Take the listing below and print exactly the lines starting at the line containing "For a more fine-grained" and ending at the line containing "If the command", both ends included, and no others.
(Beginning of RECORD SET)
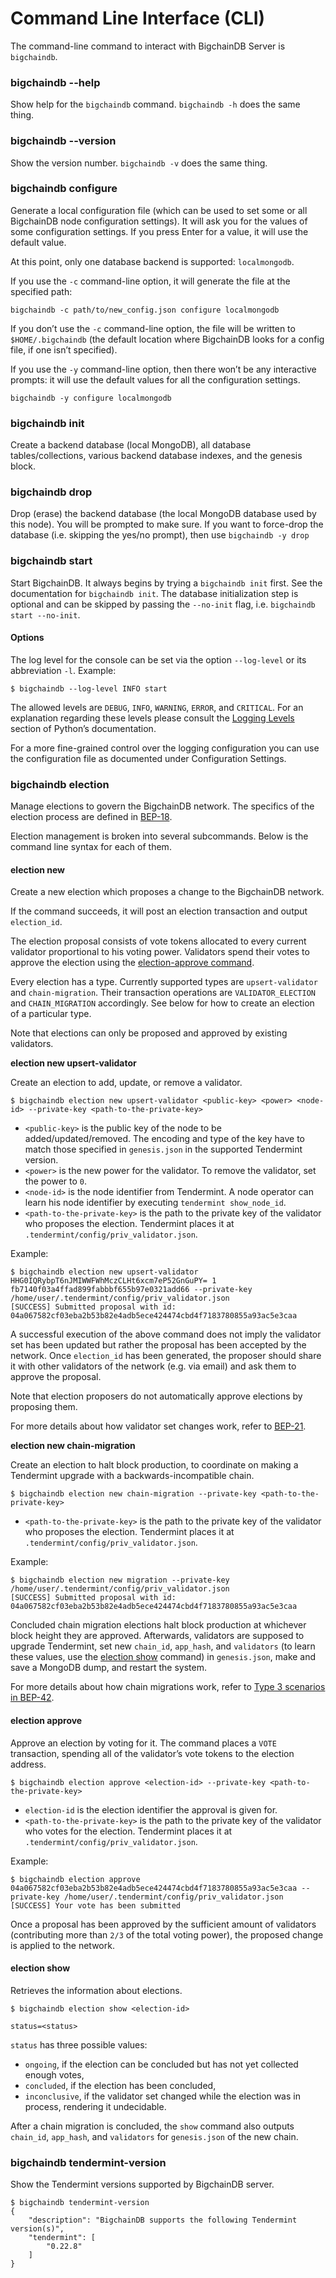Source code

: # Command Line Interface (CLI)

The command-line command to interact with BigchainDB Server is `bigchaindb`.

### bigchaindb --help

Show help for the `bigchaindb` command. `bigchaindb -h` does the same thing.

### bigchaindb --version

Show the version number. `bigchaindb -v` does the same thing.

### bigchaindb configure

Generate a local configuration file (which can be used to set some or all BigchainDB node configuration settings). It will ask you for the values of some configuration settings. If you press Enter for a value, it will use the default value.

At this point, only one database backend is supported: `localmongodb`.

If you use the `-c` command-line option, it will generate the file at the specified path:

```
bigchaindb -c path/to/new_config.json configure localmongodb
```

If you don’t use the `-c` command-line option, the file will be written to `$HOME/.bigchaindb` (the default location where BigchainDB looks for a config file, if one isn’t specified).

If you use the `-y` command-line option, then there won’t be any interactive prompts: it will use the default values for all the configuration settings.

```
bigchaindb -y configure localmongodb
```

### bigchaindb init

Create a backend database (local MongoDB), all database tables/collections, various backend database indexes, and the genesis block.

### bigchaindb drop

Drop (erase) the backend database (the local MongoDB database used by this node). You will be prompted to make sure. If you want to force-drop the database (i.e. skipping the yes/no prompt), then use `bigchaindb -y drop`

### bigchaindb start

Start BigchainDB. It always begins by trying a `bigchaindb init` first. See the documentation for `bigchaindb init`. The database initialization step is optional and can be skipped by passing the `--no-init` flag, i.e. `bigchaindb start --no-init`.

#### Options

The log level for the console can be set via the option `--log-level` or its abbreviation `-l`. Example:

```
$ bigchaindb --log-level INFO start
```

The allowed levels are `DEBUG`, `INFO`, `WARNING`, `ERROR`, and `CRITICAL`. For an explanation regarding these levels please consult the [Logging Levels](https://docs.python.org/3.6/library/logging.html#levels) section of Python’s documentation.

For a more fine-grained control over the logging configuration you can use the configuration file as documented under Configuration Settings.

### bigchaindb election

Manage elections to govern the BigchainDB network. The specifics of the election process are defined in [BEP-18](https://github.com/bigchaindb/BEPs/tree/master/18).

Election management is broken into several subcommands. Below is the command line syntax for each of them.

#### election new

Create a new election which proposes a change to the BigchainDB network.

If the command succeeds, it will post an election transaction and output `election_id`.

The election proposal consists of vote tokens allocated to every current validator proportional to his voting power. Validators spend their votes to approve the election using the [election-approve command](broken-reference).

Every election has a type. Currently supported types are `upsert-validator` and `chain-migration`. Their transaction operations are `VALIDATOR_ELECTION` and `CHAIN_MIGRATION` accordingly. See below for how to create an election of a particular type.

Note that elections can only be proposed and approved by existing validators.

**election new upsert-validator**

Create an election to add, update, or remove a validator.

```
$ bigchaindb election new upsert-validator <public-key> <power> <node-id> --private-key <path-to-the-private-key>
```

* `<public-key>` is the public key of the node to be added/updated/removed. The encoding and type of the key have to match those specified in `genesis.json` in the supported Tendermint version.
* `<power>` is the new power for the validator. To remove the validator, set the power to `0`.
* `<node-id>` is the node identifier from Tendermint. A node operator can learn his node identifier by executing `tendermint show_node_id`.
* `<path-to-the-private-key>` is the path to the private key of the validator who proposes the election. Tendermint places it at `.tendermint/config/priv_validator.json`.

Example:

```
$ bigchaindb election new upsert-validator HHG0IQRybpT6nJMIWWFWhMczCLHt6xcm7eP52GnGuPY= 1 fb7140f03a4ffad899fabbbf655b97e0321add66 --private-key /home/user/.tendermint/config/priv_validator.json
[SUCCESS] Submitted proposal with id: 04a067582cf03eba2b53b82e4adb5ece424474cbd4f7183780855a93ac5e3caa
```

A successful execution of the above command does not imply the validator set has been updated but rather the proposal has been accepted by the network. Once `election_id` has been generated, the proposer should share it with other validators of the network (e.g. via email) and ask them to approve the proposal.

Note that election proposers do not automatically approve elections by proposing them.

For more details about how validator set changes work, refer to [BEP-21](https://github.com/bigchaindb/BEPs/tree/master/21).

**election new chain-migration**

Create an election to halt block production, to coordinate on making a Tendermint upgrade with a backwards-incompatible chain.

```
$ bigchaindb election new chain-migration --private-key <path-to-the-private-key>
```

* `<path-to-the-private-key>` is the path to the private key of the validator who proposes the election. Tendermint places it at `.tendermint/config/priv_validator.json`.

Example:

```
$ bigchaindb election new migration --private-key /home/user/.tendermint/config/priv_validator.json
[SUCCESS] Submitted proposal with id: 04a067582cf03eba2b53b82e4adb5ece424474cbd4f7183780855a93ac5e3caa
```

Concluded chain migration elections halt block production at whichever block height they are approved. Afterwards, validators are supposed to upgrade Tendermint, set new `chain_id`, `app_hash`, and `validators` (to learn these values, use the [election show](broken-reference) command) in `genesis.json`, make and save a MongoDB dump, and restart the system.

For more details about how chain migrations work, refer to [Type 3 scenarios in BEP-42](https://github.com/bigchaindb/BEPs/tree/master/42).

#### election approve

Approve an election by voting for it. The command places a `VOTE` transaction, spending all of the validator’s vote tokens to the election address.

```
$ bigchaindb election approve <election-id> --private-key <path-to-the-private-key>
```

* `election-id` is the election identifier the approval is given for.
* `<path-to-the-private-key>` is the path to the private key of the validator who votes for the election. Tendermint places it at `.tendermint/config/priv_validator.json`.

Example:

```
$ bigchaindb election approve 04a067582cf03eba2b53b82e4adb5ece424474cbd4f7183780855a93ac5e3caa --private-key /home/user/.tendermint/config/priv_validator.json
[SUCCESS] Your vote has been submitted
```

Once a proposal has been approved by the sufficient amount of validators (contributing more than `2/3` of the total voting power), the proposed change is applied to the network.

#### election show

Retrieves the information about elections.

```
$ bigchaindb election show <election-id>

status=<status>
```

`status` has three possible values:

* `ongoing`, if the election can be concluded but has not yet collected enough votes,
* `concluded`, if the election has been concluded,
* `inconclusive`, if the validator set changed while the election was in process, rendering it undecidable.

After a chain migration is concluded, the `show` command also outputs `chain_id`, `app_hash`, and `validators` for `genesis.json` of the new chain.

### bigchaindb tendermint-version

Show the Tendermint versions supported by BigchainDB server.

```
$ bigchaindb tendermint-version
{
    "description": "BigchainDB supports the following Tendermint version(s)",
    "tendermint": [
        "0.22.8"
    ]
}
```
(End of RECORD SET)
* [WRITTEN SOLUTION]
For a more fine-grained control over the logging configuration you can use the configuration file as documented under Configuration Settings.

### bigchaindb election

Manage elections to govern the BigchainDB network. The specifics of the election process are defined in [BEP-18](https://github.com/bigchaindb/BEPs/tree/master/18).

Election management is broken into several subcommands. Below is the command line syntax for each of them.

#### election new

Create a new election which proposes a change to the BigchainDB network.

If the command succeeds, it will post an election transaction and output `election_id`.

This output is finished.